BRIEF ▸ Express the lines of the records below as a numbered list, leaving out any blank lines. Omit the pictures from your answer.

***** INPUT ROWS *****

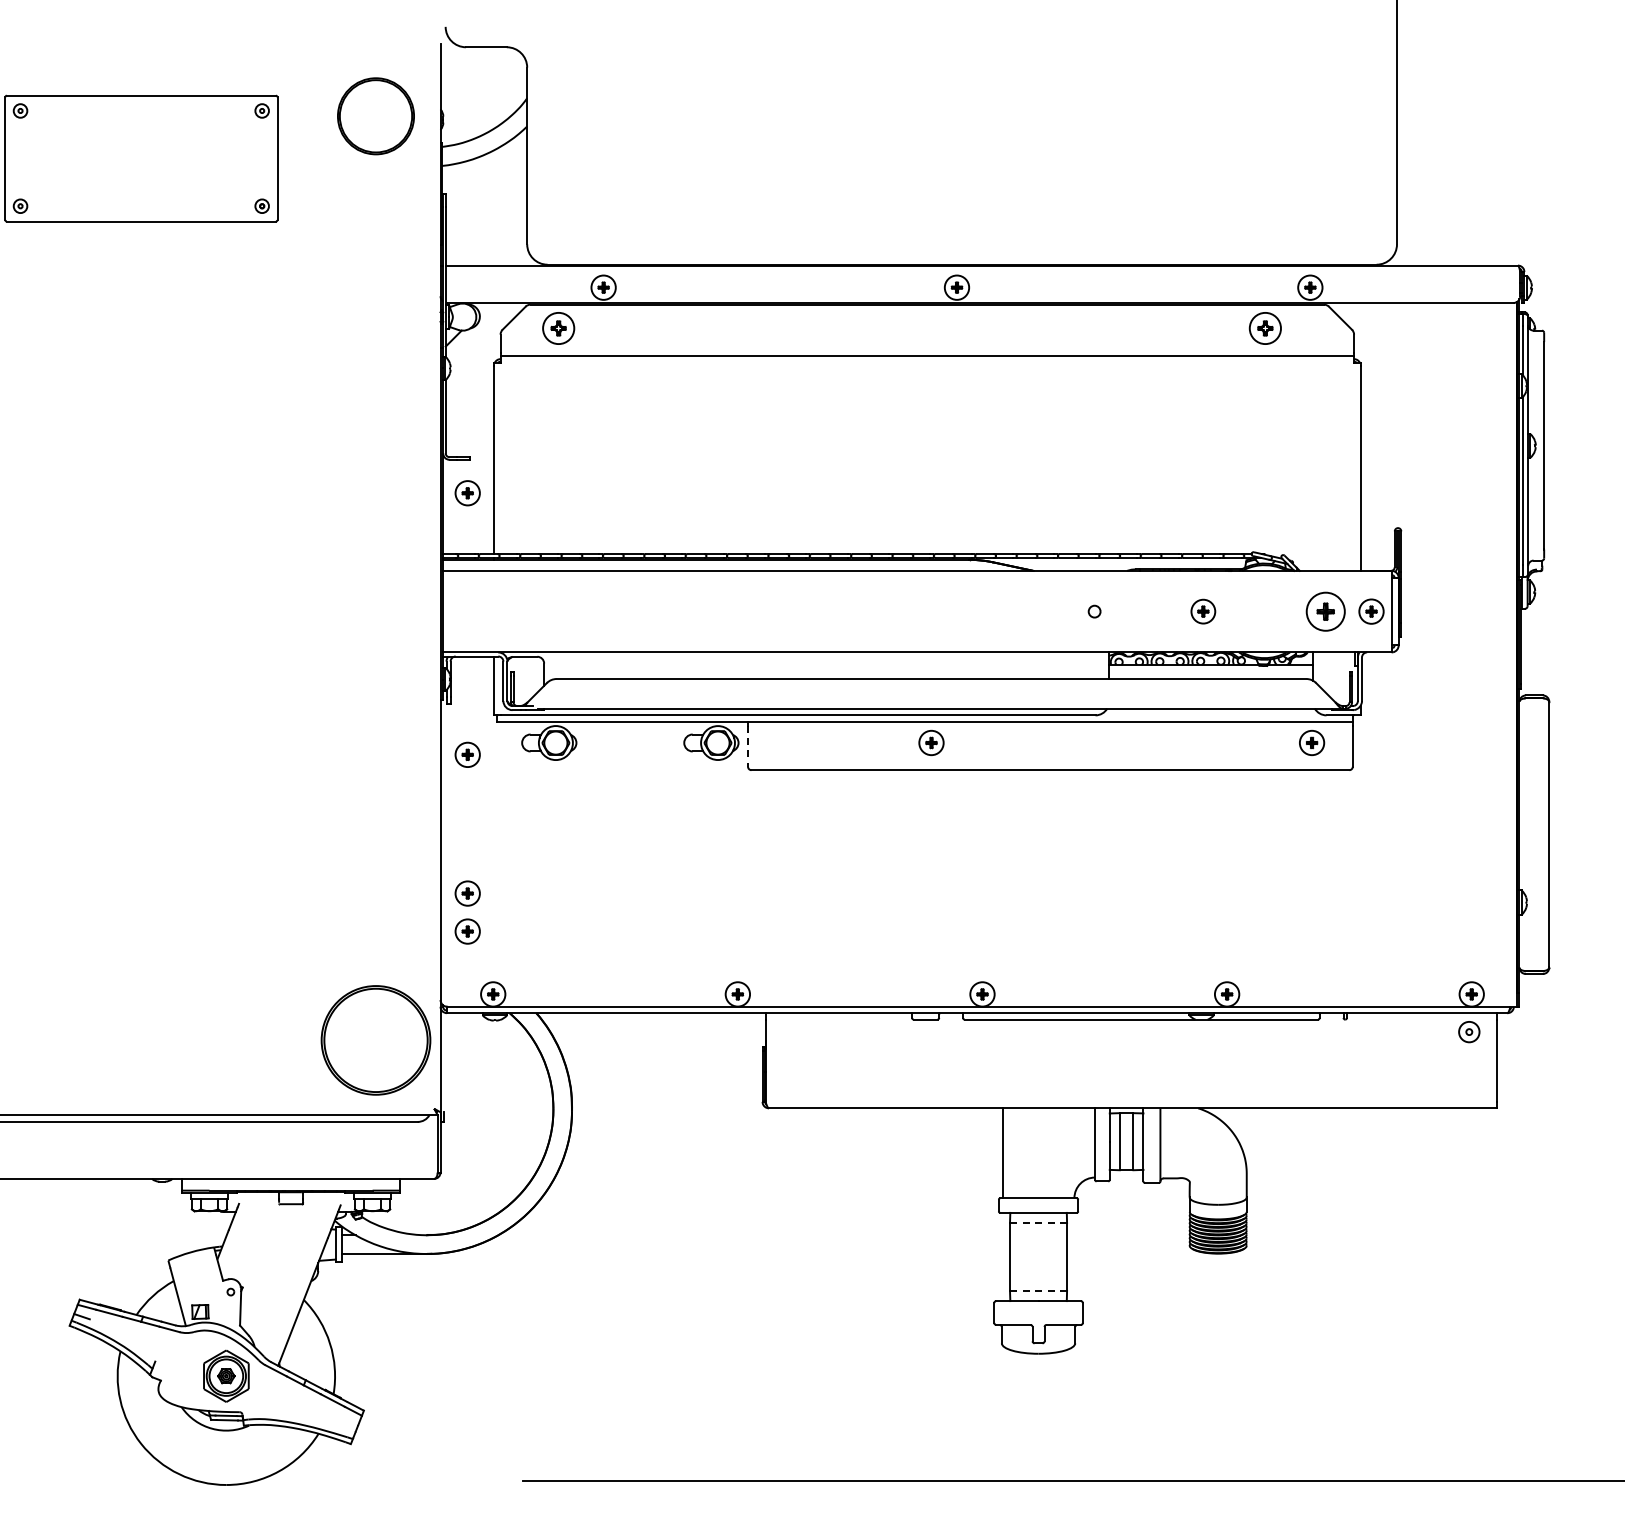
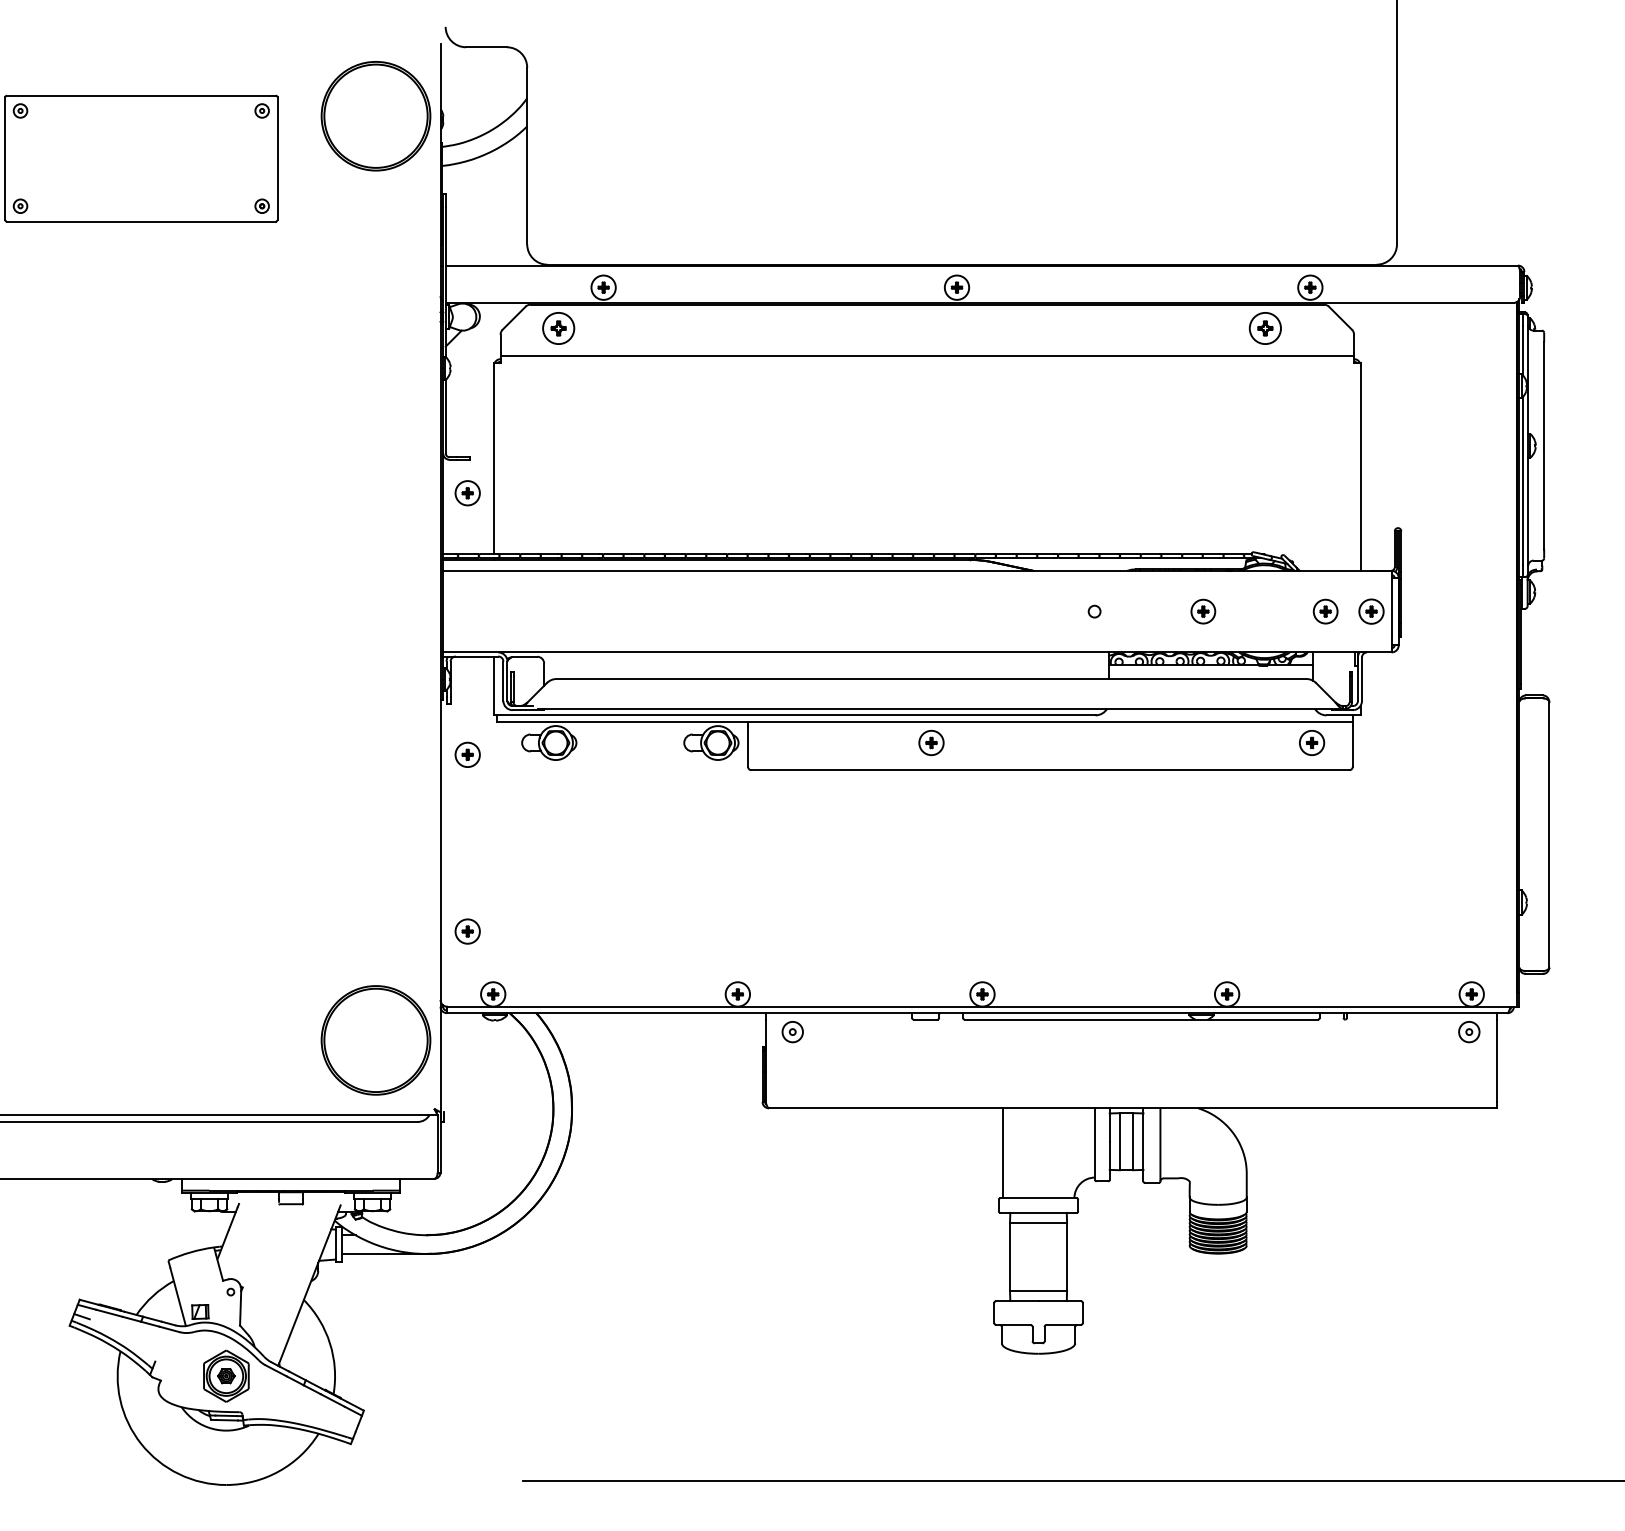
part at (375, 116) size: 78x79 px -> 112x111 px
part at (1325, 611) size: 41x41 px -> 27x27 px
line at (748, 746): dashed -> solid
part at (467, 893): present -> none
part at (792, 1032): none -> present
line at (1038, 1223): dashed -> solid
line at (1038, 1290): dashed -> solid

*****

THE RESPONSE ▸
1. part at (375, 116) size: 78x79 px -> 112x111 px
2. part at (1325, 611) size: 41x41 px -> 27x27 px
3. line at (748, 746): dashed -> solid
4. part at (467, 893): present -> none
5. part at (792, 1032): none -> present
6. line at (1038, 1223): dashed -> solid
7. line at (1038, 1290): dashed -> solid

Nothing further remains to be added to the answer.